At the end of the day, no matter what software you have to help you see your portfolio, manage decisions, monitor, and manage the health of the execution, people are the ones who get projects done. For us, that’s our employees, our partners and sometimes our customers. We had to set it up for our people to be able to function and thrive. Uplifting our portfolio practices helped uplift our overall capabilities. Structure plus master data plus standardization means they can focus on delivery.”
ADM are a winner of the Planisware Excellence Award for building a global, resource-focused decision-making process. Click here to read about it.
Chris Mayson, Senior Director, Global Commercialization, spoke about PepsiCo’s 2021 innovation launch and how they use Planisware to optimize innovation during uncertain times. A PepsiCo veteran of 25 years, Chris described his team’s purpose. “Our reason for being is all about innovation governance, innovation process, and making sure we’re doing projects right. We’re in the sweet spot where marketing, R&D and supply chain converge.”
80% of PepsiCo’s innovation efforts relate to refreshing and extending new formulas and flavors across their large portfolio of brands. They consider regional requirements for flavors, packaging, safety, and the complex, intricate details they have to get right to launch products and meet revenue goals.
Chris also talked about the big increase in complexity as demand for new projects around the world in every market keeps going up. However, when the average revenue for some projects is not always going up, it makes for uncomfortable situations when talking with his supply chain and R&D stakeholders.
The PepsiCo culture is very impatient. People want everything now. We’re deliberately building out a multi-year roadmap. The analogy we use to senior stakeholders is ‘we’ve gotten the biplane off the ground and it’s really important we all fly the biplane together. We’re not going straight to the rocketship because when you do, it overwhelms people, and they blame the system. In the PepsiCo culture, every market is fiercely independent.

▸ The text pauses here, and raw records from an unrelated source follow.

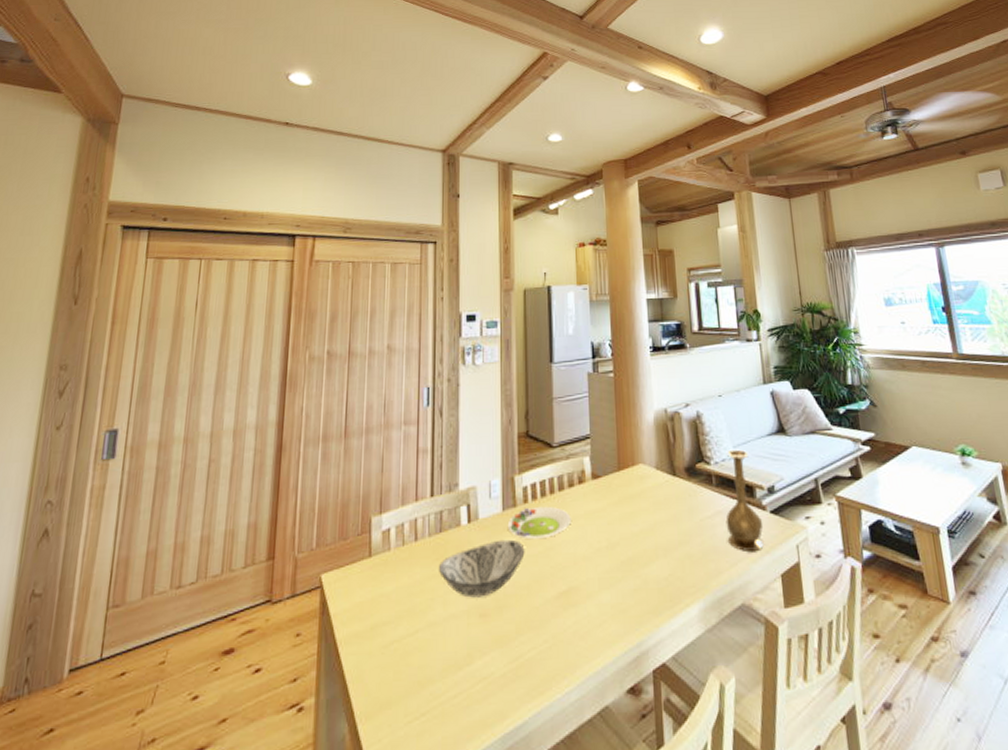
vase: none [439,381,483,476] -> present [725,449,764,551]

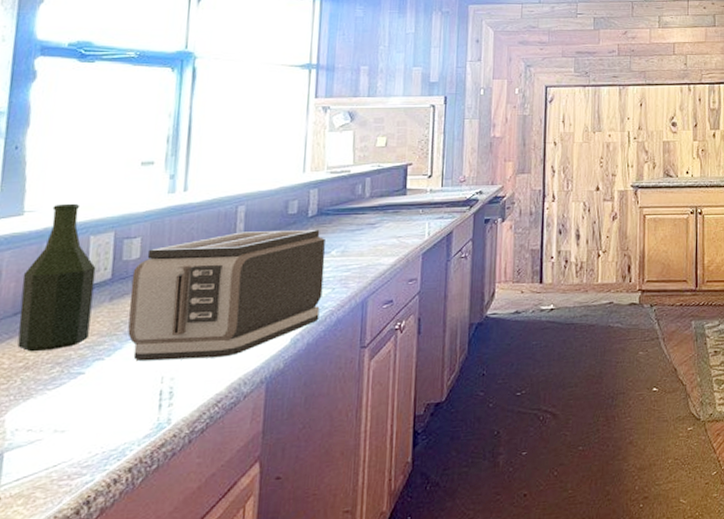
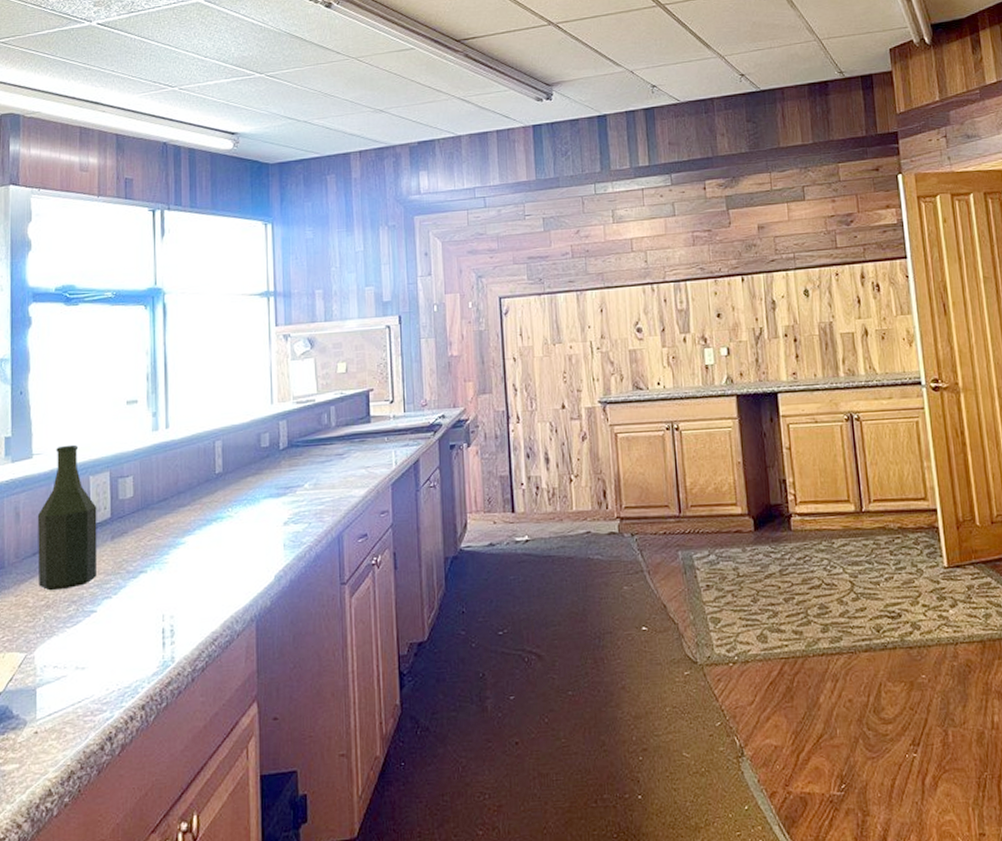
toaster: present [127,229,326,362] -> none [128,461,300,600]

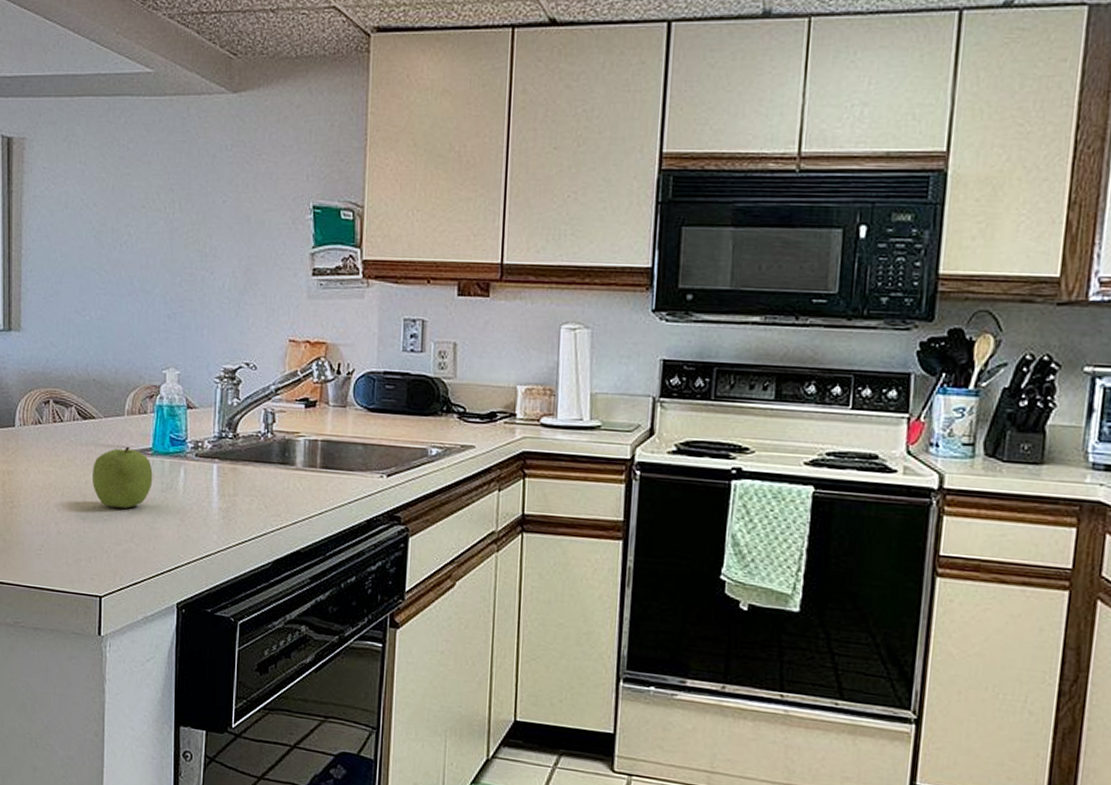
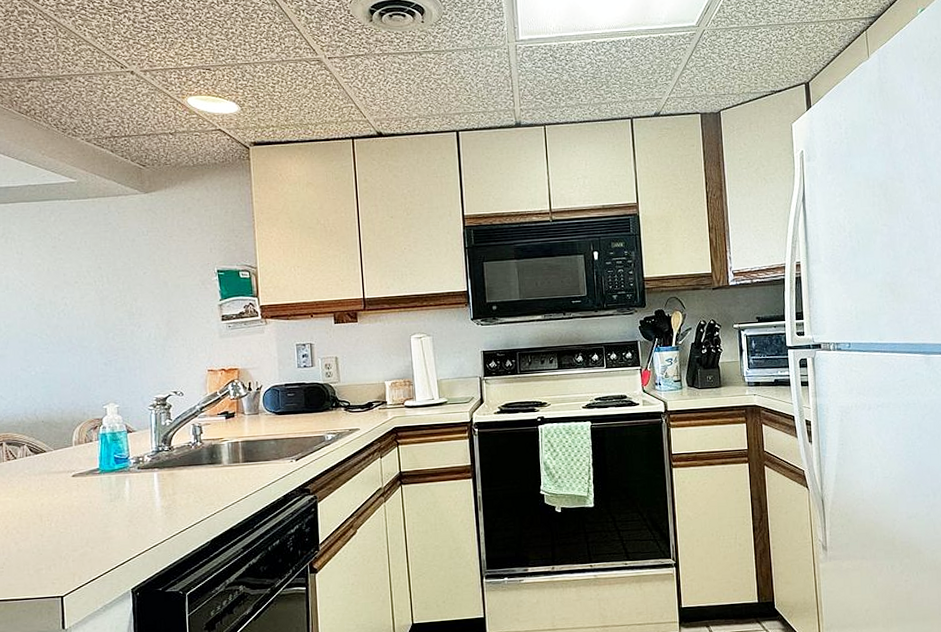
fruit: present [93,447,153,509] -> none [47,471,102,522]

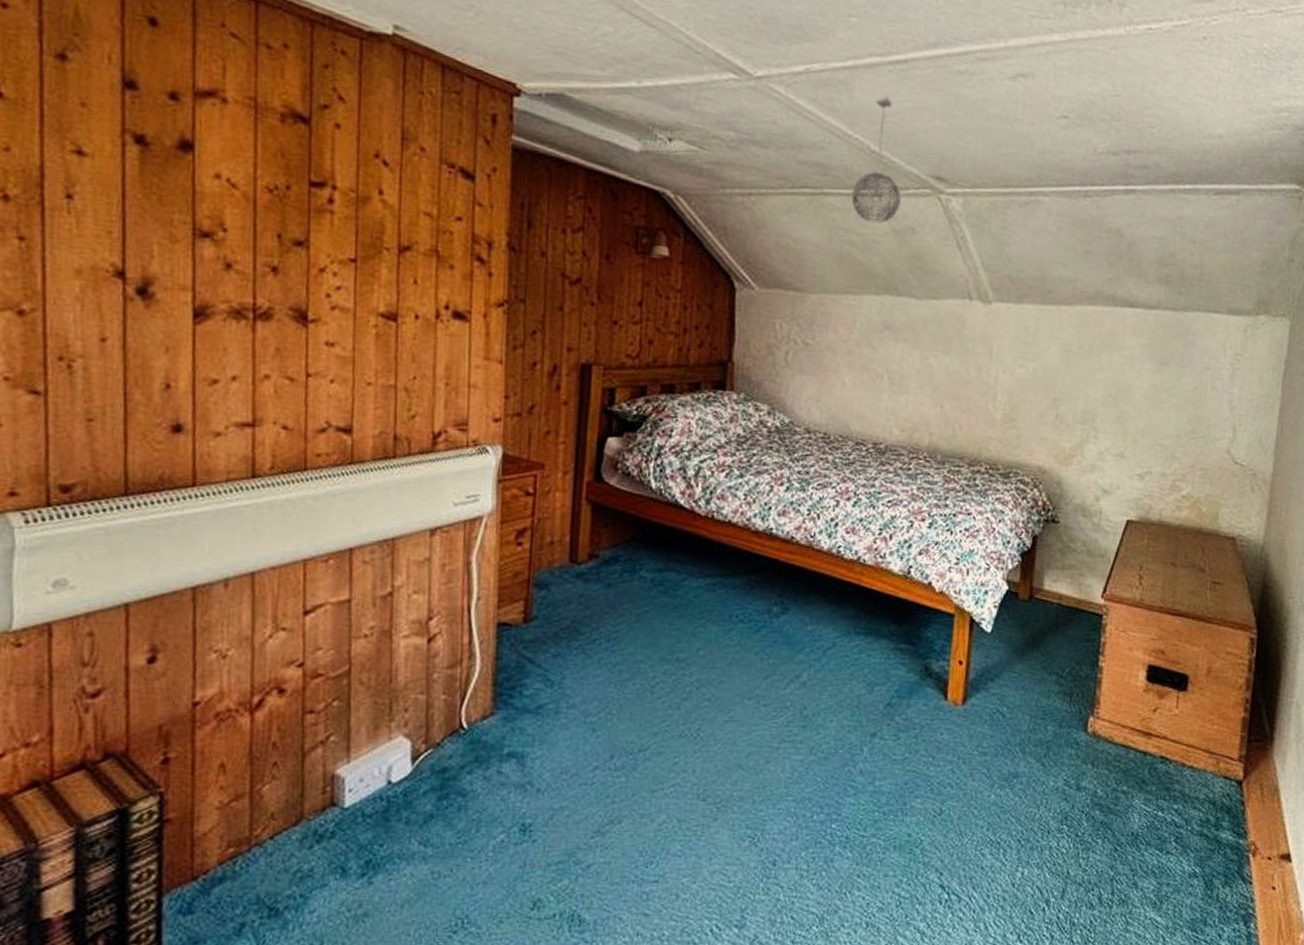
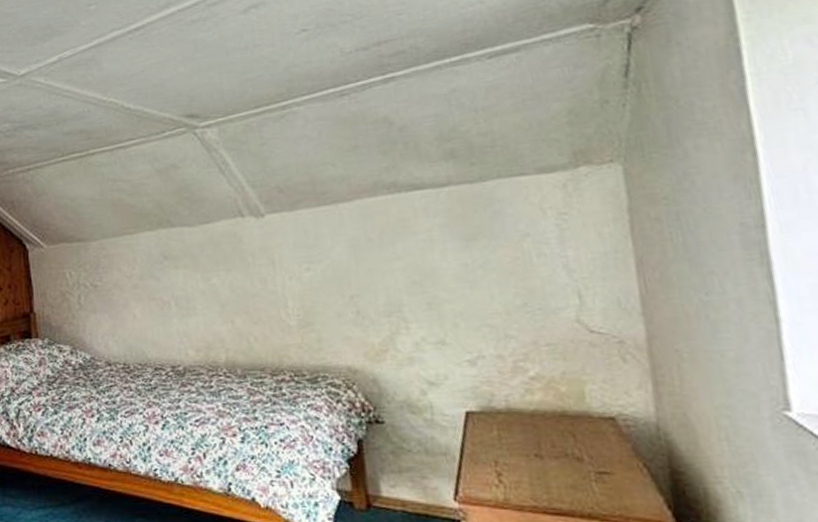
pendant light: present [851,96,901,224] -> none [114,59,160,169]

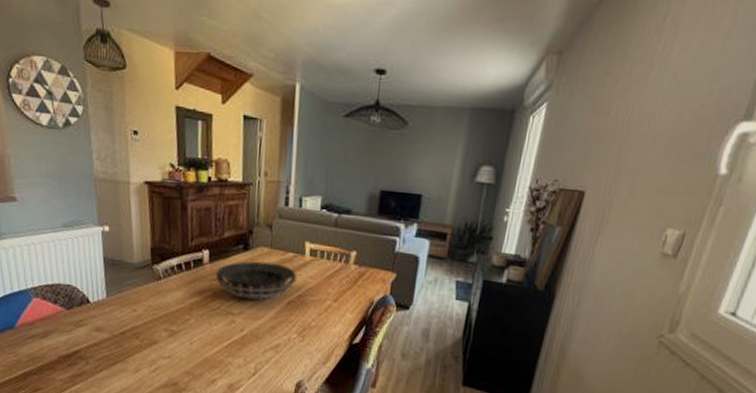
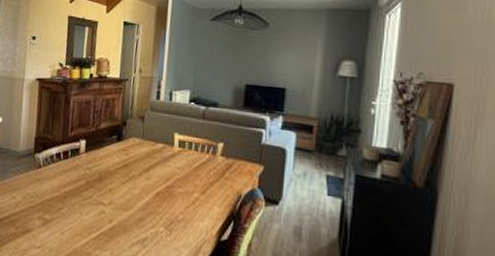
decorative bowl: present [215,261,297,300] -> none [89,151,166,190]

You’ve got to walk in the shoes of your end users. A lot of our training is scenario-based. It can’t all be about me and the benefits I’ll get sitting in New York. It’s got to be if you’re a project manager in Egypt, Brazil, or China. How is this going to solve some of the pain points you have day in and day out? We’re really focused on that.
When it comes to senior stakeholders, there’s a balance. We’ve needed our senior leaders to lay the groundwork for us, to cough up the money if I’m honest. We also need to say to them ‘this is really important in every function but now it is critical that we’ve got thousands and thousands of users around the world excited and engaged in Planisware to truly help us embed it.’ I hope to come back in a year to tell you we’ve rolled it out from six countries to a hundred. That’s the trajectory we’re on.”
The possibilities are endless because we’ve given our senior executives a peek under the tent of what Planisware could bring. One of the things we’re most passionate about is how do we link internal data with external data? One of the things Planisware has done for us is find smart connections with our internal finance data to find ‘here’s what you said the project was going to cost internally. Now we’ve got net revenue data because it’s in market.’ You can look at and track back your in-market performance. The next step will be to bring in some consumer metrics to look at ‘is this resonating with consumers? What’s the distribution? The rate of sale? What’s the repeat rate?’ I think we’re going to get people excited inside PepsiCo to link that data and bring it all back into Planisware. It’s a real example of where Planisware can be that one source of truth.